I agree on the semantic point.

The job of technical writer is quite a talent to have, not anyone can
easily vulgarize concept and present them in a logical way. This is
pedagogy and quite hard to set up in a developer's brain.

However, on tutorial I think there is a flaw: most of the a time, just the
source code itsn't enough. If you want to test and play with it, you need
some other files (makefiles, crates declarations, ...) to have it running.
While it's good to have the code sample right on the screen, if I want to
take it and paste it to test its behavior, i have to deploy a large among
of work, to find similar compile samples and replace the files.

I would recommend to have some kind of "package" with makefile and source
code easily accessible, described early in the tutorial. Not completly
described, but it basically say: "don't try (yet) to understand what all
these Makefile and lib.rs and other stuff do, just edit the "sample.rs file
and type "make".
I would love to have this package automatized and freely available on each
source code trace in the tutorial.

Stored entries

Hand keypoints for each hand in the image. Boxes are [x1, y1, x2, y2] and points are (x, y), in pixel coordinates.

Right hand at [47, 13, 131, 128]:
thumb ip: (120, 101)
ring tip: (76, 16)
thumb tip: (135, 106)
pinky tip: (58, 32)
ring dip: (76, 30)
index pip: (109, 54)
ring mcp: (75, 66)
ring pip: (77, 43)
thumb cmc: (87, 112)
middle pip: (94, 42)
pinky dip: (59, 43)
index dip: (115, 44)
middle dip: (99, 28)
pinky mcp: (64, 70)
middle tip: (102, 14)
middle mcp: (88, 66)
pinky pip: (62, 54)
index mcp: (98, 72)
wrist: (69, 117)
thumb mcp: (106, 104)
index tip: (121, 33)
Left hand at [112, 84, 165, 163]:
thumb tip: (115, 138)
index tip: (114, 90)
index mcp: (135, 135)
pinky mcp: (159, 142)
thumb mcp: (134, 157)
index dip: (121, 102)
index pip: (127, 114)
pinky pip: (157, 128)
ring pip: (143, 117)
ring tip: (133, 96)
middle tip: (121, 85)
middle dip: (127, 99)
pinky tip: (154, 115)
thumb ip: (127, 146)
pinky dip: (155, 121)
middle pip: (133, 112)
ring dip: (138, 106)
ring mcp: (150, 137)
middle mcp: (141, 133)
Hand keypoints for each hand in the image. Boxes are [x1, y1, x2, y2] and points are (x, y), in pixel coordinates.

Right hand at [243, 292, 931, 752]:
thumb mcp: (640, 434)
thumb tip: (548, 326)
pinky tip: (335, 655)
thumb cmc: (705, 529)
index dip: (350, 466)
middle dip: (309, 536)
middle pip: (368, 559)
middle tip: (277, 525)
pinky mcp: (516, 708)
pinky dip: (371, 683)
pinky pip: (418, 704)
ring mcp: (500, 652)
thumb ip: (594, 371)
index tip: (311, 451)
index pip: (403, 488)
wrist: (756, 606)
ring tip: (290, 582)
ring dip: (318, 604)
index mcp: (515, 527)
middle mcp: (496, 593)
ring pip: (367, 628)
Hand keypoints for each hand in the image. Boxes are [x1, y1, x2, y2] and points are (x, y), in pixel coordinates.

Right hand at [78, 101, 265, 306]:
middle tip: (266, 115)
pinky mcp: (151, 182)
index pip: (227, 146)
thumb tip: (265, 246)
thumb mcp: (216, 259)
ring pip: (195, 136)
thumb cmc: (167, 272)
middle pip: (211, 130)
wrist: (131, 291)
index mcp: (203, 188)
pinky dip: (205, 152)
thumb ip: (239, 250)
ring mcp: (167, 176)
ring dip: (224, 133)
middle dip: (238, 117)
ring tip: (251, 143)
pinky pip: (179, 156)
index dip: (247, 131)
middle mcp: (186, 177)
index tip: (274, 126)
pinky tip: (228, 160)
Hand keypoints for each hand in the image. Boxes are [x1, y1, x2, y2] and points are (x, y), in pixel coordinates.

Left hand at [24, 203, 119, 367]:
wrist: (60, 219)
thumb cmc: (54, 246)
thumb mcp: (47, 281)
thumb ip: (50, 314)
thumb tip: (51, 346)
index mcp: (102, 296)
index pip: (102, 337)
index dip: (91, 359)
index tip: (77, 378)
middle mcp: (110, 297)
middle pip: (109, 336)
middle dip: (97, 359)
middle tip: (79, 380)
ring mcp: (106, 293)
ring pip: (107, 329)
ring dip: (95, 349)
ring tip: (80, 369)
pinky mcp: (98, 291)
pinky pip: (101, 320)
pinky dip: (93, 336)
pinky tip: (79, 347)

[Task description] From the tutorial feedback, extract word for word the passage starting with "I would recommend" and going on through "trace in the tutorial.".

[Solved problem]
I would recommend to have some kind of "package" with makefile and source
code easily accessible, described early in the tutorial. Not completly
described, but it basically say: "don't try (yet) to understand what all
these Makefile and lib.rs and other stuff do, just edit the "sample.rs file
and type "make".
I would love to have this package automatized and freely available on each
source code trace in the tutorial.